Por essas razões, embora meu nome já constasse da programação, ao lado de outros escritores goianos, sem mesmo termos sido consultados antecipadamente, respondi que não compareceria. Mas, à última hora, fui designado pelo acadêmico Getúlio Targino Lima, presidente da Academia Goiana de Letras, para representá-lo e a entidade no evento de abertura. Fui.
Fui, mas não participei. Retirei-me do recinto da solenidade nos primeiros minutos. Um jovem bem apessoado, muito bem vestido, desconhecido e desprovido de condições mínimas para a função, fazia o cerimonial. E tentou pronunciar “Pirenópolis”, só o conseguindo na terceira arrancada. Depois, referiu-se ao vigário católico como “parôco” (pároco). E, ao anunciar o representante da Academia Goiana de Letras, acertou apenas no nome da entidade: definiu que a primeira  partícula do e-mail de Getúlio Targino era o nome do presidente da AGL e que seu representante seria o próprio.
Dirigi-me ao prefeito, reclamando da confusão que o apresentador fazia. Ao lado do alcaide estava a moça promotora do evento. Ouvi de Nivaldo Mello que “ele não é daqui, não sabe nada de nós”, mas isso não satisfazia: o moço é, no mínimo, um analfabeto funcional – mas ganha a vida como se profissional fosse.
Aos autores, nada!
Retirei-me, sob as tentativas de José Mendonça Teles e Aidenor Aires para que não o fizesse. Recusei-me a legitimar aquela pantomima. Se o moço é despreparado, a culpa cabe a quem o contratou. E não foi a primeira vez que, lá mesmo em Pirenópolis, ouvi apresentador chamando padre de “parôco” e complicando-se ao ler nomes próprios.

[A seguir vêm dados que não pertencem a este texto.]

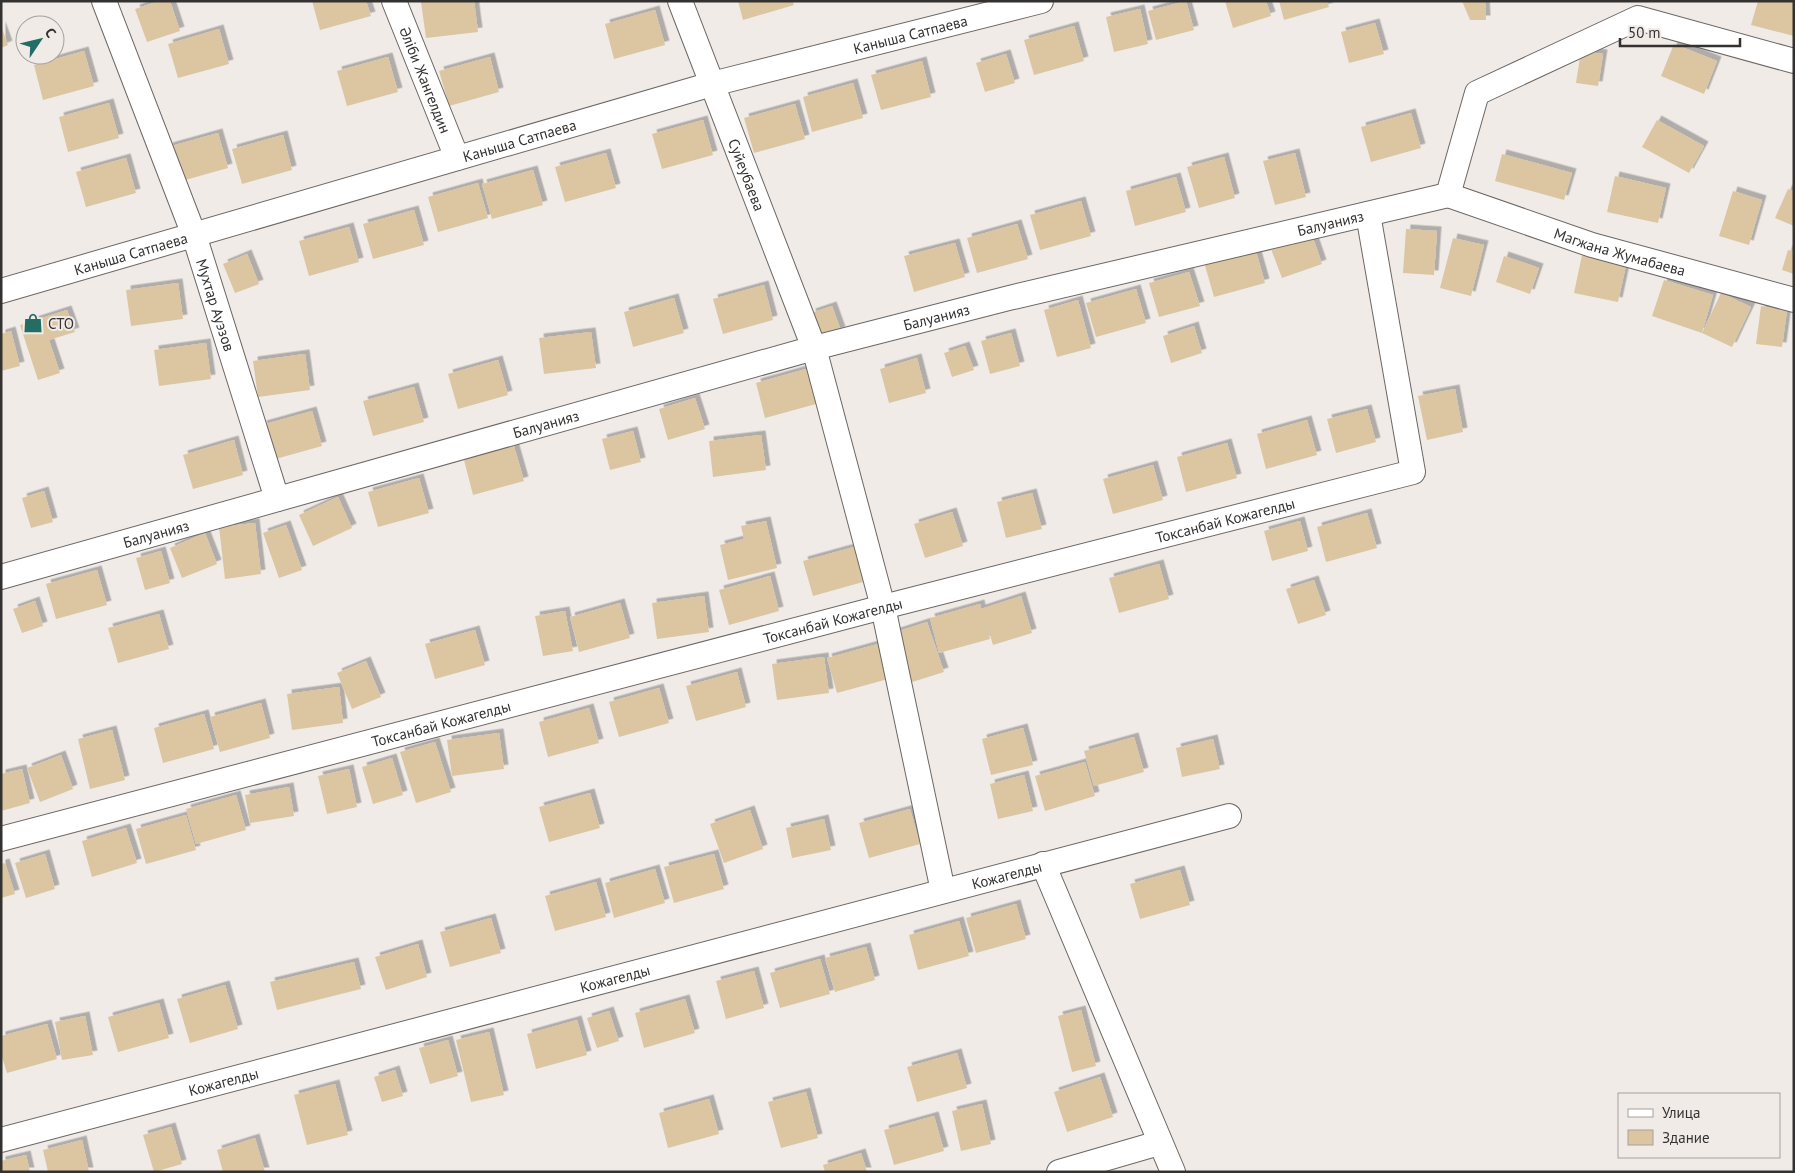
<svg xmlns="http://www.w3.org/2000/svg" width="1795" height="1173" font-family="'PT Sans',sans-serif">
	<defs>
		<filter id="shadow"><feDropShadow dx="4.5" dy="-4.5" stdDeviation="0" flood-color="#0004"/></filter>
	</defs>
	<rect width="100%" height="100%" fill="#f0ebe7"/>
	<!-- building -->
	<g fill="#dbc6a1" filter="url(#shadow)">
		<polygon points="159,1 170,1 180,31 147,42 135,9"/>
		<polygon points="312,1 366,1 371,16 320,30"/>
		<polygon points="474,1 478,32 426,38 421,2"/>
		<polygon points="738,1 792,1 794,5 743,20"/>
		<polygon points="1186,1 1194,30 1156,40 1148,11"/>
		<polygon points="1225,1 1266,1 1271,16 1233,28"/>
		<polygon points="1279,1 1327,1 1329,7 1284,20"/>
		<polygon points="1462,1 1485,1 1486,20 1470,20"/>
		<polygon points="1758,1 1794,2 1794,36 1751,25"/>
		<polygon points="1140,9 1148,44 1114,52 1106,17"/>
		<polygon points="655,10 665,45 614,59 605,24"/>
		<polygon points="1375,23 1384,54 1349,63 1341,32"/>
		<polygon points="1,26 8,45 1,48"/>
		<polygon points="1074,26 1084,61 1034,75 1024,40"/>
		<polygon points="219,29 229,64 178,78 168,44"/>
		<polygon points="1674,44 1717,61 1704,94 1661,76"/>
		<polygon points="84,51 94,86 43,100 34,65"/>
		<polygon points="1581,51 1603,54 1598,86 1576,83"/>
		<polygon points="1006,54 1015,83 985,92 976,63"/>
		<polygon points="388,57 398,92 347,106 337,71"/>
		<polygon points="490,57 499,92 449,106 439,71"/>
		<polygon points="922,61 931,97 881,110 871,75"/>
		<polygon points="853,83 863,118 812,132 803,97"/>
		<polygon points="109,103 119,138 68,152 59,117"/>
		<polygon points="795,104 805,139 754,153 744,118"/>
		<polygon points="1411,113 1421,148 1371,162 1361,127"/>
		<polygon points="703,120 713,155 662,169 652,134"/>
		<polygon points="1657,120 1704,146 1689,173 1642,147"/>
		<polygon points="218,133 228,168 178,182 168,147"/>
		<polygon points="283,135 292,170 242,184 232,149"/>
		<polygon points="606,153 616,188 565,202 555,167"/>
		<polygon points="1295,153 1306,197 1275,205 1263,161"/>
		<polygon points="1502,154 1572,173 1564,200 1495,181"/>
		<polygon points="1224,157 1235,198 1199,208 1187,167"/>
		<polygon points="126,158 136,193 86,207 76,172"/>
		<polygon points="533,170 543,205 492,219 482,184"/>
		<polygon points="1615,176 1666,188 1658,223 1607,212"/>
		<polygon points="1176,177 1186,212 1135,226 1126,191"/>
		<polygon points="478,183 488,218 438,232 428,197"/>
		<polygon points="1788,189 1794,191 1794,226 1775,218"/>
		<polygon points="1733,191 1762,200 1749,245 1719,236"/>
		<polygon points="1081,201 1091,236 1040,250 1030,215"/>
		<polygon points="414,210 424,245 373,259 363,224"/>
		<polygon points="1017,224 1028,259 977,273 967,238"/>
		<polygon points="349,227 359,262 309,276 299,241"/>
		<polygon points="1406,229 1437,231 1434,275 1403,273"/>
		<polygon points="1312,235 1322,264 1282,278 1271,249"/>
		<polygon points="1453,238 1484,245 1471,296 1440,288"/>
		<polygon points="955,243 965,277 914,292 904,256"/>
		<polygon points="1255,248 1265,283 1214,297 1204,262"/>
		<polygon points="1788,250 1794,251 1794,274 1782,270"/>
		<polygon points="247,254 259,284 235,293 223,264"/>
		<polygon points="1582,255 1626,265 1618,302 1574,293"/>
		<polygon points="1504,256 1539,268 1530,294 1496,282"/>
		<polygon points="1189,272 1200,306 1159,317 1149,283"/>
		<polygon points="1664,280 1713,295 1702,333 1721,293 1751,307 1732,347 1702,333 1652,316"/>
		<polygon points="178,283 183,319 131,326 126,290"/>
		<polygon points="764,285 773,320 723,334 713,299"/>
		<polygon points="1136,289 1146,323 1096,337 1086,303"/>
		<polygon points="674,298 684,333 633,347 624,312"/>
		<polygon points="1078,300 1091,348 1057,357 1044,310"/>
		<polygon points="832,306 841,331 819,338 811,313"/>
		<polygon points="1761,306 1787,310 1782,347 1756,344"/>
		<polygon points="67,310 75,332 49,340 60,373 38,380 20,325"/>
		<polygon points="1194,326 1202,353 1171,363 1163,336"/>
		<polygon points="11,331 20,366 1,371 1,334"/>
		<polygon points="591,332 596,368 544,374 539,338"/>
		<polygon points="1011,333 1020,366 990,374 981,341"/>
		<polygon points="206,343 211,379 159,386 154,350"/>
		<polygon points="965,346 974,370 952,377 944,353"/>
		<polygon points="305,354 310,390 258,397 253,361"/>
		<polygon points="917,358 926,393 889,403 880,369"/>
		<polygon points="498,360 508,395 458,409 448,374"/>
		<polygon points="806,369 816,404 765,418 756,383"/>
		<polygon points="414,387 424,422 373,436 363,401"/>
		<polygon points="1455,389 1463,432 1427,440 1418,396"/>
		<polygon points="695,398 705,429 668,440 659,409"/>
		<polygon points="1367,409 1376,442 1336,453 1327,419"/>
		<polygon points="312,411 322,446 272,460 262,425"/>
		<polygon points="1307,420 1317,455 1266,469 1257,434"/>
		<polygon points="633,431 641,462 610,470 602,439"/>
		<polygon points="761,435 766,470 713,477 709,441"/>
		<polygon points="234,440 243,475 193,489 183,455"/>
		<polygon points="1227,443 1237,478 1186,492 1177,457"/>
		<polygon points="514,446 524,481 473,495 464,460"/>
		<polygon points="1153,465 1163,500 1113,514 1103,479"/>
		<polygon points="419,478 429,513 378,527 368,492"/>
		<polygon points="44,491 53,522 31,528 22,498"/>
		<polygon points="1032,493 1042,529 1006,538 997,502"/>
		<polygon points="338,497 352,528 313,546 299,515"/>
		<polygon points="952,512 963,546 925,558 914,524"/>
		<polygon points="1367,513 1377,548 1326,562 1317,527"/>
		<polygon points="766,521 777,568 728,580 720,545 744,539 741,526"/>
		<polygon points="1300,521 1308,551 1272,561 1264,531"/>
		<polygon points="255,523 261,574 225,579 219,527"/>
		<polygon points="286,525 302,570 279,578 263,533"/>
		<polygon points="205,533 217,564 182,578 170,548"/>
		<polygon points="854,547 863,582 813,596 803,561"/>
		<polygon points="161,551 170,583 145,590 136,558"/>
		<polygon points="1159,564 1169,599 1119,613 1109,578"/>
		<polygon points="97,570 107,605 56,619 46,584"/>
		<polygon points="770,576 779,611 729,625 719,590"/>
		<polygon points="1314,580 1326,615 1298,624 1286,589"/>
		<polygon points="704,596 709,632 657,639 652,603"/>
		<polygon points="1021,596 1032,633 993,645 983,612 990,639 939,653 930,618 980,604 981,609"/>
		<polygon points="35,601 43,626 22,633 13,609"/>
		<polygon points="620,603 630,638 579,652 570,617"/>
		<polygon points="565,611 573,651 543,656 535,616"/>
		<polygon points="159,614 169,649 118,663 108,628"/>
		<polygon points="927,622 944,672 909,683 893,633"/>
		<polygon points="475,630 485,665 435,679 425,644"/>
		<polygon points="878,644 888,679 837,693 827,658"/>
		<polygon points="824,657 829,693 777,700 772,664"/>
		<polygon points="366,661 381,697 352,709 337,673"/>
		<polygon points="737,672 746,707 696,721 686,686"/>
		<polygon points="339,687 343,723 292,730 287,694"/>
		<polygon points="659,688 669,723 619,737 609,702"/>
		<polygon points="261,703 270,738 220,752 210,717"/>
		<polygon points="589,708 599,743 548,757 539,722"/>
		<polygon points="204,714 214,749 163,763 154,728"/>
		<polygon points="1023,728 1033,765 991,775 982,739"/>
		<polygon points="112,730 125,780 90,789 78,739"/>
		<polygon points="499,733 504,769 452,776 447,740"/>
		<polygon points="1134,737 1144,772 1094,786 1084,751"/>
		<polygon points="1213,739 1220,769 1182,777 1176,748"/>
		<polygon points="435,742 451,792 416,803 400,752"/>
		<polygon points="61,755 73,789 40,802 27,768"/>
		<polygon points="392,758 403,795 373,804 362,767"/>
		<polygon points="1085,762 1095,796 1045,811 1035,776"/>
		<polygon points="22,769 30,803 1,811 1,774"/>
		<polygon points="349,769 357,807 327,814 318,776"/>
		<polygon points="1024,775 1033,811 998,819 990,784"/>
		<polygon points="289,787 294,816 250,823 245,795"/>
		<polygon points="590,793 600,828 549,842 539,807"/>
		<polygon points="236,795 246,830 196,844 186,809"/>
		<polygon points="910,809 920,844 869,858 859,823"/>
		<polygon points="750,810 763,849 724,863 710,824"/>
		<polygon points="186,815 196,850 146,864 136,829"/>
		<polygon points="824,819 831,850 792,858 786,828"/>
		<polygon points="126,828 137,863 92,877 82,841"/>
		<polygon points="45,854 55,889 26,898 15,863"/>
		<polygon points="714,854 724,889 674,903 664,867"/>
		<polygon points="5,863 15,894 1,898 1,864"/>
		<polygon points="655,869 665,903 614,918 605,883"/>
		<polygon points="1180,870 1190,905 1140,919 1130,884"/>
		<polygon points="596,882 606,917 555,931 545,896"/>
		<polygon points="1016,904 1026,939 976,953 966,918"/>
		<polygon points="491,918 501,953 450,967 440,932"/>
		<polygon points="959,921 969,956 918,970 909,935"/>
		<polygon points="418,944 427,977 386,990 375,957"/>
		<polygon points="866,947 875,980 835,992 825,958"/>
		<polygon points="820,959 830,994 780,1008 770,973"/>
		<polygon points="354,962 361,989 277,1010 270,982"/>
		<polygon points="754,971 764,1008 726,1019 716,981"/>
		<polygon points="225,985 238,1029 190,1043 177,999"/>
		<polygon points="685,999 695,1033 644,1048 635,1013"/>
		<polygon points="159,1003 169,1038 118,1052 108,1017"/>
		<polygon points="1081,1010 1096,1066 1072,1072 1058,1016"/>
		<polygon points="609,1011 619,1041 597,1048 587,1018"/>
		<polygon points="85,1016 93,1055 62,1060 55,1022"/>
		<polygon points="577,1020 587,1055 536,1069 527,1034"/>
		<polygon points="47,1024 57,1059 7,1073 1,1054 1,1036"/>
		<polygon points="489,1032 504,1095 471,1102 456,1040"/>
		<polygon points="448,1040 458,1076 430,1084 419,1048"/>
		<polygon points="957,1053 967,1088 917,1102 907,1067"/>
		<polygon points="395,1070 403,1096 382,1102 374,1077"/>
		<polygon points="1100,1077 1113,1117 1067,1132 1054,1092"/>
		<polygon points="335,1084 348,1135 307,1145 294,1095"/>
		<polygon points="806,1092 818,1138 781,1148 768,1102"/>
		<polygon points="709,1099 719,1134 668,1148 659,1113"/>
		<polygon points="982,1104 991,1144 961,1151 952,1111"/>
		<polygon points="934,1116 944,1151 894,1165 884,1130"/>
		<polygon points="171,1127 182,1164 154,1172 143,1135"/>
		<polygon points="255,1138 265,1172 223,1172 217,1150"/>
		<polygon points="82,1140 89,1172 48,1172 43,1150"/>
		<polygon points="861,1153 867,1172 825,1172 823,1165"/>
		<polygon points="26,1155 30,1172 1,1172 1,1161"/>
	</g>
	<g fill="none" stroke-linecap="round" stroke-linejoin="round">
		<defs>
			<g id="minor">
				<path id="s1" d="M 104,1 L 194,235 L 277,499"/>
				<path id="s2" d="M 394,1 L 457,158"/>
				<path id="s3" d="M 680,1 L 814,348 L 883,607 L 943,891"/>
				<path id="s4" d="M 1448,195 L 1592,245 L 1794,300"/>
				<path id="s5" d="M 1,291 L 712,84 L 1041,1"/>
				<path id="s6" d="M 1,577 L 814,348 L 1009,298 L 1448,195 L 1477,93 L 1638,18 L 1794,61"/>
				<path id="s7" d="M 1,839 L 883,607 L 1413,472 L 1368,214"/>
				<polyline points="1043,864 1173,1172"/>
				<path id="s8" d="M 1,1140 L 1229,816"/>
				<polyline points="1059,1172 1159,1143"/>
			</g>
		</defs>
		<!-- minor casing -->
		<use href="#minor" stroke="#6c6764" stroke-width="26"/>
		<!-- minor -->
		<use href="#minor" stroke="#fff" stroke-width="24"/>
	</g>
	<!-- icons -->
	<defs>
		<symbol id="shop-bare" viewBox="-9 -9 18 18"><path d="M-5-2.5h2.3a2.7 3.5 0 0 1 5.4 0H5L5.5 6h-11ZM-1.5-2.5h3a1.5 2.3 0 0 0-3 0Z" fill="#246d65" stroke="#f0ebe7" stroke-width="2.5" paint-order="stroke"/></symbol>
	</defs>
	<g fill-rule="evenodd">
		<use href="#shop-bare" x="19" y="309" width="28" height="28"/>
	</g>
	<g text-anchor="middle" dominant-baseline="central" stroke-width="4" stroke-linejoin="round" paint-order="stroke">
		<!-- street labels -->
		<g font-size="15" fill="#343231" stroke="#f0ebe7">
			<text stroke="none"><textPath href="#s5" startOffset="945">Каныша Сатпаева</textPath></text>
			<text stroke="none"><textPath href="#s2" startOffset="85">Әліби Жангелдин</textPath></text>
			<text stroke="none"><textPath href="#s5" startOffset="540">Каныша Сатпаева</textPath></text>
			<text stroke="none"><textPath href="#s3" startOffset="186">Суйеубаева</textPath></text>
			<text stroke="none"><textPath href="#s6" startOffset="1376">Балуанияз</textPath></text>
			<text stroke="none"><textPath href="#s4" startOffset="181">Магжана Жумабаева</textPath></text>
			<text stroke="none"><textPath href="#s5" startOffset="135">Каныша Сатпаева</textPath></text>
			<text stroke="none"><textPath href="#s1" startOffset="324">Мухтар Ауэзов</textPath></text>
			<text stroke="none"><textPath href="#s6" startOffset="971">Балуанияз</textPath></text>
			<text stroke="none"><textPath href="#s6" startOffset="566">Балуанияз</textPath></text>
			<text stroke="none"><textPath href="#s7" startOffset="1265">Токсанбай Кожагелды</textPath></text>
			<text stroke="none"><textPath href="#s6" startOffset="161">Балуанияз</textPath></text>
			<text stroke="none"><textPath href="#s7" startOffset="860">Токсанбай Кожагелды</textPath></text>
			<text stroke="none"><textPath href="#s7" startOffset="455">Токсанбай Кожагелды</textPath></text>
			<text stroke="none"><textPath href="#s8" startOffset="1040">Кожагелды</textPath></text>
			<text stroke="none"><textPath href="#s8" startOffset="635">Кожагелды</textPath></text>
			<text stroke="none"><textPath href="#s8" startOffset="230">Кожагелды</textPath></text>
		</g>
		<!-- poi labels -->
		<g font-size="15" fill="#343231" stroke="#f0ebe7" text-anchor="start">
			<text x="48" y="323">CTO</text>
		</g>
	</g>
	<!-- border -->
	<rect width="1795" height="1173" fill="none" stroke="#343231" stroke-width="5"/>
	<!-- legend -->
	<rect x="1618" y="1093" width="162" height="65" fill="#f0ebe7" stroke="#a5a19e"/>
	<rect x="1628" y="1109" width="25" height="8" fill="#ffffff" stroke="#a5a19e"/>
	<text x="1662" y="1118" font-size="15" fill="#343231">Улица</text>
	<rect x="1628" y="1130" width="25" height="15" fill="#dbc6a1" stroke="#a5a19e"/>
	<text x="1662" y="1143" font-size="15" fill="#343231">Здание</text>
	<!-- north arrow -->
	<g transform="translate(40 40) rotate(55)"><circle r="24" fill="#f0ebe7" stroke="#a5a19e"/>
	<path d="M0-4L9 19L0 12L-9 19Z" fill="#246d65"/>
	<text y="-8" font-size="14" font-weight="bold" text-anchor="middle" fill="#343231">С</text>
	</g>
	<!-- scale -->
	<path d="M1620 38v8h120v-8" fill="none" stroke="#343231" stroke-width="2.5"/>
	<text x="1628" y="38" font-size="15" fill="#343231" stroke="#f0ebe7" stroke-width="4" paint-order="stroke">50 m</text>
</svg>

Finalizando, reproduzo a seguir trechos da fala da ministra Ana de Holanda no Senado da República, há poucos dias, sobre o tratamento que se dá aos autores no Brasil:
“Eu fico assustada quando vejo uma campanha pelo retrocesso em relação a essas conquistas. Essas campanhas sempre partiram dos grandes grupos econômicos, como agora também, em que estão fazendo uma campanha. Não, não! O autor... O autor não vive de vento; o autor vive do seu trabalho; ele escolheu essa profissão; estudou para isso; ele vive do seu trabalho. Quer dizer, podemos pensar, sim, temos que pensar no consumidor. E o autor não faz nada para pôr na gaveta, é claro. O criador faz para mostrar, para apresentar, para entregar ao público. Então, é fundamental que ele tenha acesso, seja pelos meios de comunicação tradicionais, seja pela Internet, seja pelos meios digitais mais modernos, mas ele tem que viver do seu direito autoral”, ressaltou.
“Muitas vezes me acusam de ser uma pessoa presa ao passado. Não, não sou presa ao passado. Eu sou presa aos direitos conquistados com muita dificuldade, ao direito à dignidade, às conquistas e direitos sociais, trabalhistas e humanos que existem” (Ana de Holanda, ministra da Cultura).